The truth is that strength training is for everyone, not just athletes and weight lifters who want to add bulk. In fact, the following reasons show why everyone needs strength training.

Strength Training Improves Bone Density

Osteoporosis affects more than 200 million men and women around the world. It’s more prevalent in women, but it can cause bone loss and weakness in men, too.

Strength training is one of the best ways to protect yourself from osteoporosis because it puts stress on your bones. In response, your bones become denser so they can tolerate heavier weights in the future.

When you use strength training today, you protect yourself from bone loss and osteoporosis in the future.

Strength Training Boosts Your Metabolism

Cardiovascular workouts can burn a lot of calories in short amounts of time. If you want to boost your metabolism so your body burns more calories throughout the day, though, you need strength training.

Strength training adds muscle mass to your body. As your muscles get larger, they need more calories. Even if you lift weights in the morning and spend the rest of the day sitting on your couch, your body will burn more calories.

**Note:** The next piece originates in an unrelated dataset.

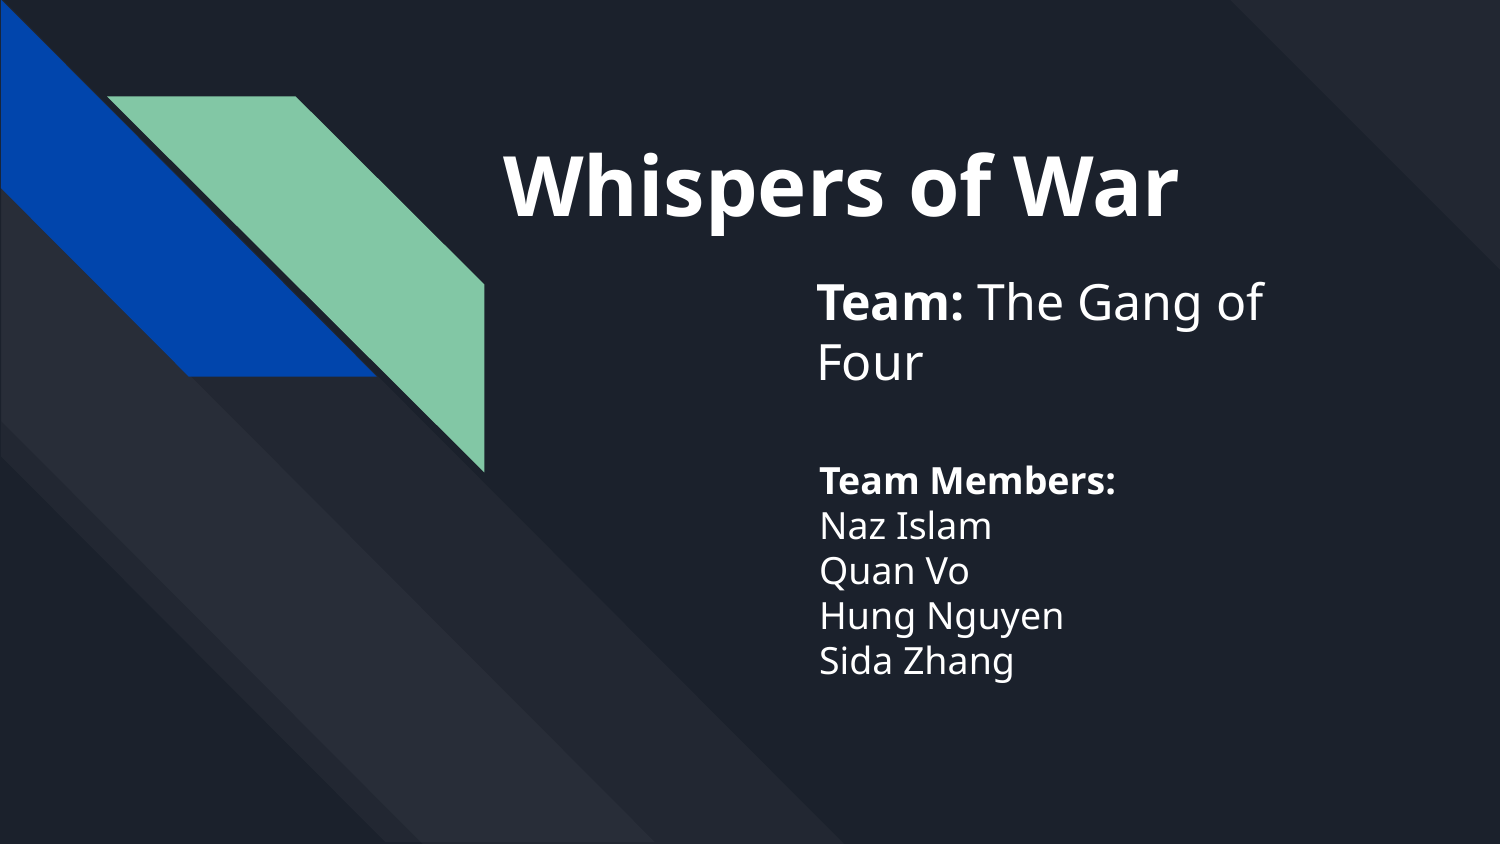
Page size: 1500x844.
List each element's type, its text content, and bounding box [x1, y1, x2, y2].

Strength Training Can Improve Your Mental Health

If you’re feeling a bit down one day, strength training can give you a ticket to happiness. When you participate in strength training activities, your brain releases more endorphins. As your brain pumps more endorphins into your blood, you’ll start to feel happier and more energetic.

Long-term strength training can also help prevent depression and insomnia. Keep in mind, though, that strength training cannot cure depression. If you feel sad for two weeks or longer, you should see a specialist to address other issues that may affect your mental health. Your doctor may even recommend exercise as part of a plan that helps you manage depressive moods.

You don’t necessarily need to lift weights to get the benefits of strength training. If you’re not ready for the weight room, try taking a yoga class, playing tennis or starting with light weights. Your health will improve, and you’ll soon gain the confidence needed to lift heavier weights in the gym.